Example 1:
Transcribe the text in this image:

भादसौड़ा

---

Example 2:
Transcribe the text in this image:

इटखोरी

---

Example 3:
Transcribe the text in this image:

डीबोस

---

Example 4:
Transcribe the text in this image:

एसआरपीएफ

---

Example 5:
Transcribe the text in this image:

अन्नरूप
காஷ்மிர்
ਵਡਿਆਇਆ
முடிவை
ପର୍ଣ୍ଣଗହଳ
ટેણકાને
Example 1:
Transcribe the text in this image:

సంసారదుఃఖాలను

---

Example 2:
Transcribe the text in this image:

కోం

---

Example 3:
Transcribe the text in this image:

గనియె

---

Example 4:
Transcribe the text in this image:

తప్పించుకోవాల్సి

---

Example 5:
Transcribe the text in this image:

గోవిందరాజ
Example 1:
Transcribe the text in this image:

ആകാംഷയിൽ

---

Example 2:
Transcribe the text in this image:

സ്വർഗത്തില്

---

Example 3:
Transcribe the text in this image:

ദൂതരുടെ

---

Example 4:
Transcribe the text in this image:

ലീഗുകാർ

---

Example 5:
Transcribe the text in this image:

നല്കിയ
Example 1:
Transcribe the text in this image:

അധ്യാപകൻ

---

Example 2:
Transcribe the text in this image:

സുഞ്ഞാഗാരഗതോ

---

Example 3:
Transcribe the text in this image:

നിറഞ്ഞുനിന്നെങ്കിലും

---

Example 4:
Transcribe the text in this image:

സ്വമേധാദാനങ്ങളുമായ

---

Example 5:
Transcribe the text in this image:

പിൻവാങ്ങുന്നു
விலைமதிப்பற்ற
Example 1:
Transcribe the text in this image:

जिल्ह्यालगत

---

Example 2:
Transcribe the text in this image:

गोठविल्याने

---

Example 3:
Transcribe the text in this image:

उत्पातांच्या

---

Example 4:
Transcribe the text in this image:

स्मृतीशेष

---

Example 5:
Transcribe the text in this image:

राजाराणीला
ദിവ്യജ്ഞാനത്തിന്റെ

───

__Problem statement__:
Repeat the material above in full, keeping every word.

__Result of this task__:
Example 1:
Transcribe the text in this image:

भादसौड़ा

---

Example 2:
Transcribe the text in this image:

इटखोरी

---

Example 3:
Transcribe the text in this image:

डीबोस

---

Example 4:
Transcribe the text in this image:

एसआरपीएफ

---

Example 5:
Transcribe the text in this image:

अन्नरूप
காஷ்மிர்
ਵਡਿਆਇਆ
முடிவை
ପର୍ଣ୍ଣଗହଳ
ટેણકાને
Example 1:
Transcribe the text in this image:

సంసారదుఃఖాలను

---

Example 2:
Transcribe the text in this image:

కోం

---

Example 3:
Transcribe the text in this image:

గనియె

---

Example 4:
Transcribe the text in this image:

తప్పించుకోవాల్సి

---

Example 5:
Transcribe the text in this image:

గోవిందరాజ
Example 1:
Transcribe the text in this image:

ആകാംഷയിൽ

---

Example 2:
Transcribe the text in this image:

സ്വർഗത്തില്

---

Example 3:
Transcribe the text in this image:

ദൂതരുടെ

---

Example 4:
Transcribe the text in this image:

ലീഗുകാർ

---

Example 5:
Transcribe the text in this image:

നല്കിയ
Example 1:
Transcribe the text in this image:

അധ്യാപകൻ

---

Example 2:
Transcribe the text in this image:

സുഞ്ഞാഗാരഗതോ

---

Example 3:
Transcribe the text in this image:

നിറഞ്ഞുനിന്നെങ്കിലും

---

Example 4:
Transcribe the text in this image:

സ്വമേധാദാനങ്ങളുമായ

---

Example 5:
Transcribe the text in this image:

പിൻവാങ്ങുന്നു
விலைமதிப்பற்ற
Example 1:
Transcribe the text in this image:

जिल्ह्यालगत

---

Example 2:
Transcribe the text in this image:

गोठविल्याने

---

Example 3:
Transcribe the text in this image:

उत्पातांच्या

---

Example 4:
Transcribe the text in this image:

स्मृतीशेष

---

Example 5:
Transcribe the text in this image:

राजाराणीला
ദിവ്യജ്ഞാനത്തിന്റെ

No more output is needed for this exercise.